Waterproofing PVC membranes; polyvinyl chloride; roofing; durability; strength; aging.

Introduction

In recent years, waterproofing membranes based on polyvinyl chloride (PVC membranes) have been widely applied as roofing materials in the construction of large industrial buildings and pavilions of large-scale space [1]. Under such operating conditions PVC membranes are open to aging under the influence of various environmental factors: air temperature and humidity, ultraviolet radiation, mechanical loads and other impacts.

The basis for predicting of the durability of polymeric materials presents the determination of the patterns of changes in their structure over time [2]. Under the influence of aggressive factors in polymeric materials the processes occur, accompanied by a change in their chemical and physical structures, as well as degradation of physical and mechanical properties [3].

© M.A. Zagorodnikova, V.P. Yartsev, V.G. Rupyshev, 2019

Many scientists have been concerned with the problems of polymeric composites aging and predicted their longevity.

In [4, 5], the magnitude of the tensile forces arising in waterproofing membranes as a result of wind pressure on the roof covering was determined. In low-inclined roofs, wind suction (negative pressure) occurs at certain wind speeds, which causes the separation of membranes in loose areas and the formation of a wavy surface. However, the authors did not take into account such an important factor as the aging of PVC under climatic influences.

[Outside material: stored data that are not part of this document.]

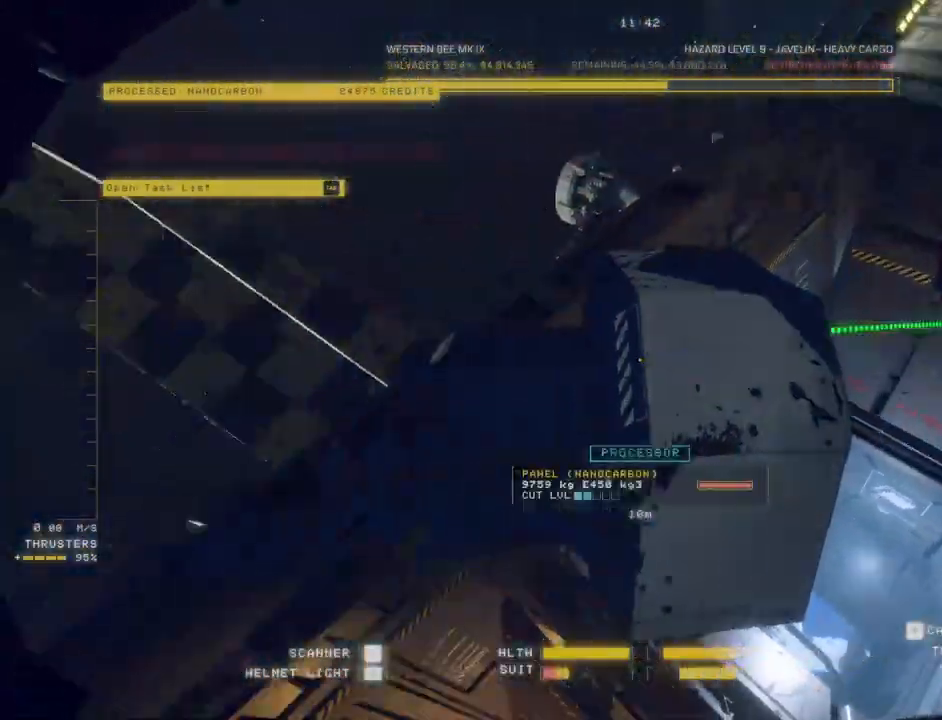
{"keys": ["ctrl"], "mouse": ["right"], "events": []}
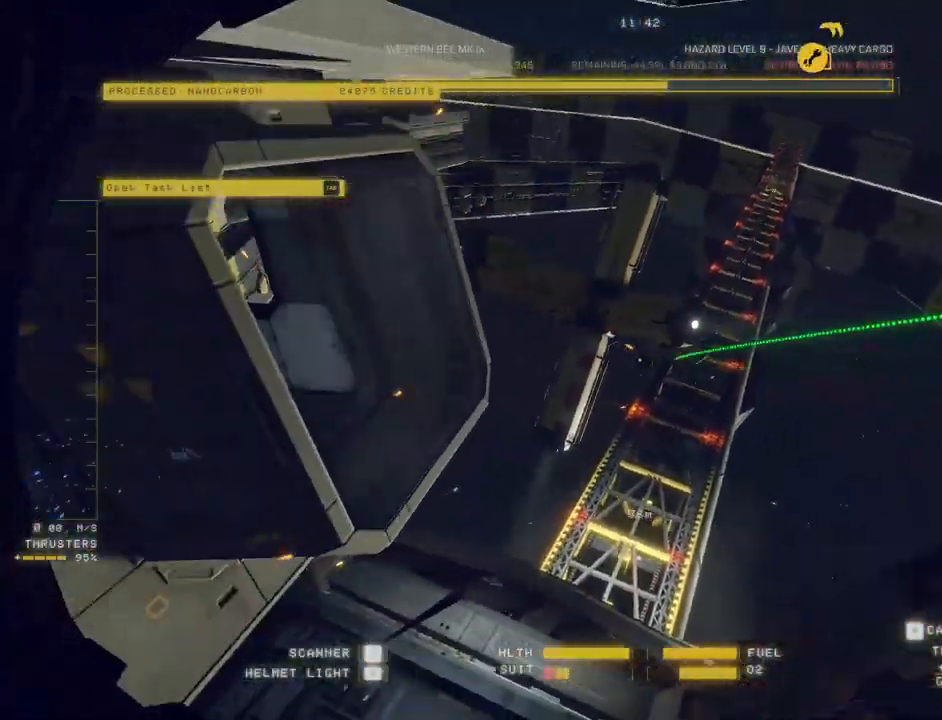
{"keys": ["ctrl"], "mouse": [], "events": [[483, "mouse_right", "up"]]}
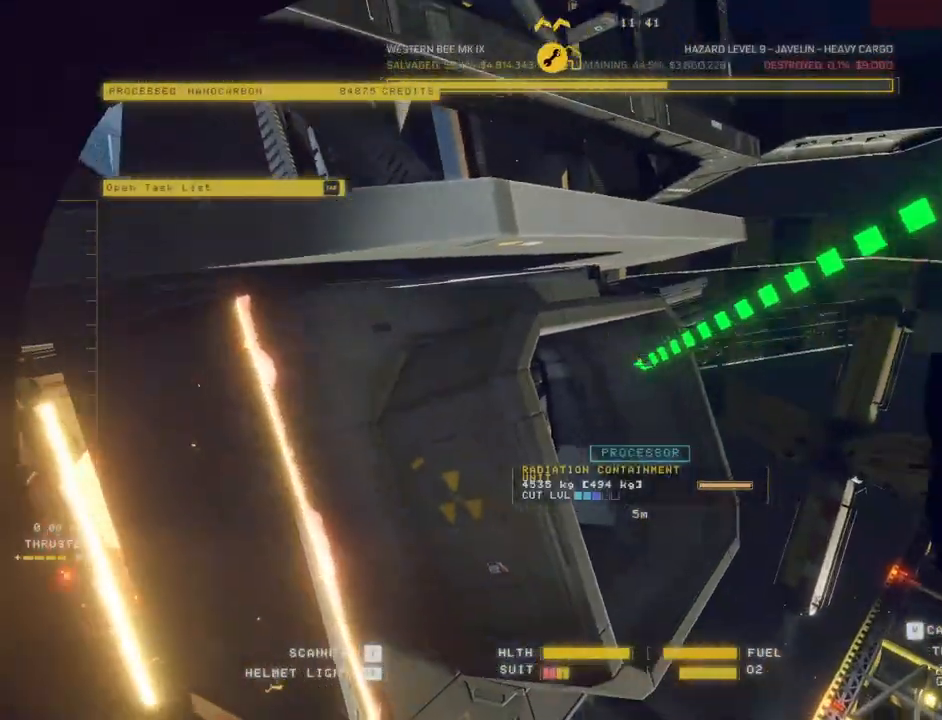
{"keys": [], "mouse": ["right"], "events": [[33, "mouse_right", "down"], [400, "ctrl", "up"]]}
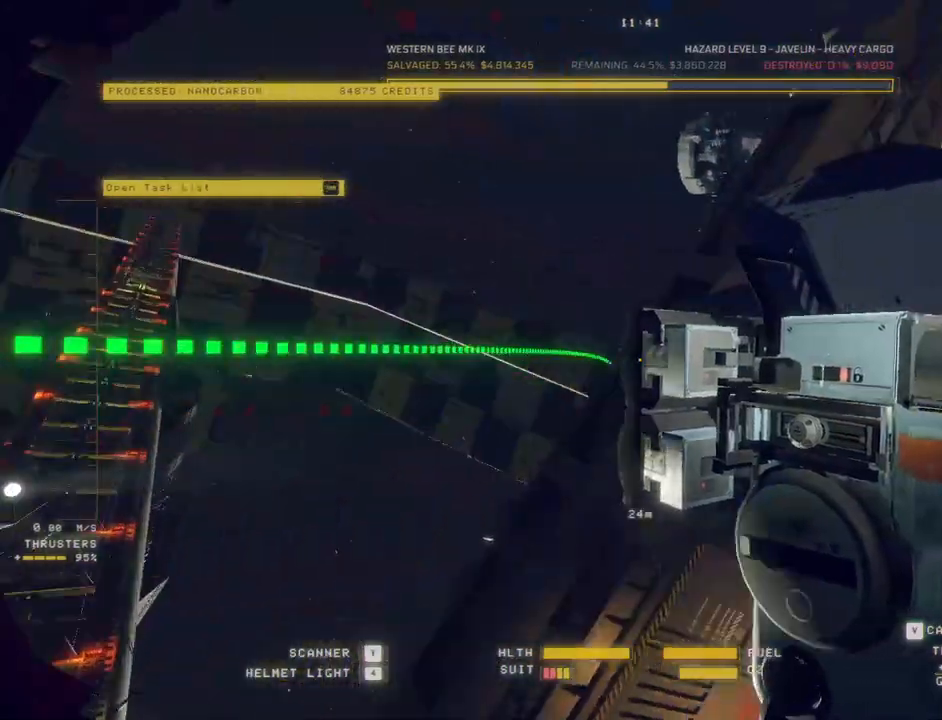
{"keys": [], "mouse": ["right"], "events": []}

In [6] the analysis of deterioration of waterproofing shells of flat roofs was made. The authors, basing on the results of modern research methods, found degradation processes, namely, the reduction in the chlorine and carbon content in plasticized PVC membranes in contact with extruded polystyrene in combination with exposure to weather

factors. This aging of PVC membranes increases their fragility and reduces mechanical properties.

A study by Italian scientists [7] showed that roof waterproofing membranes can influence the energy consumption of a building. The authors studied the influence of aging caused by the action of solar radiation and other climatic factors in Rome and Milan on the light reflectivity of the coating. The 24-month aging led to an increase in energy consumption for air conditioning systems, on average by 25 %. Moreover, the membrane reflection coefficient decreased from 0.8 to 0.56, which led to an increase in temperature on their surface by 16 °C.

The work of Czech researchers [8] covered the problems of long-term degradation in soil conditions of waterproofing polymer-based membranes, including PVC used in foundations. The authors examined the effect of soil bacteria, high temperature and air humidity, and the radon gas, contained in the soil, on the mechanical properties of membranes and found significant changes in them.

In [9] Pavlov generalized the results of domestic and foreign studies of the aging of various polymers (in particular, PVC) in natural and simulated conditions. In [10, 11], the processes of changing the physical and mechanical properties and structure of PVC coatings during photo-aging were described, and the correlation between micro- and macrostructural changes in the polymer was revealed. In [12] the results of numerous studies of weather resistance of PVC were presented. The changes in the properties of various polymeric and wood-polymer composites were considered in [13 - 17]. The problem of predicting the durability of composite building materials was raised in the works of both Russian [18, 19] and foreign authors [20 - 22].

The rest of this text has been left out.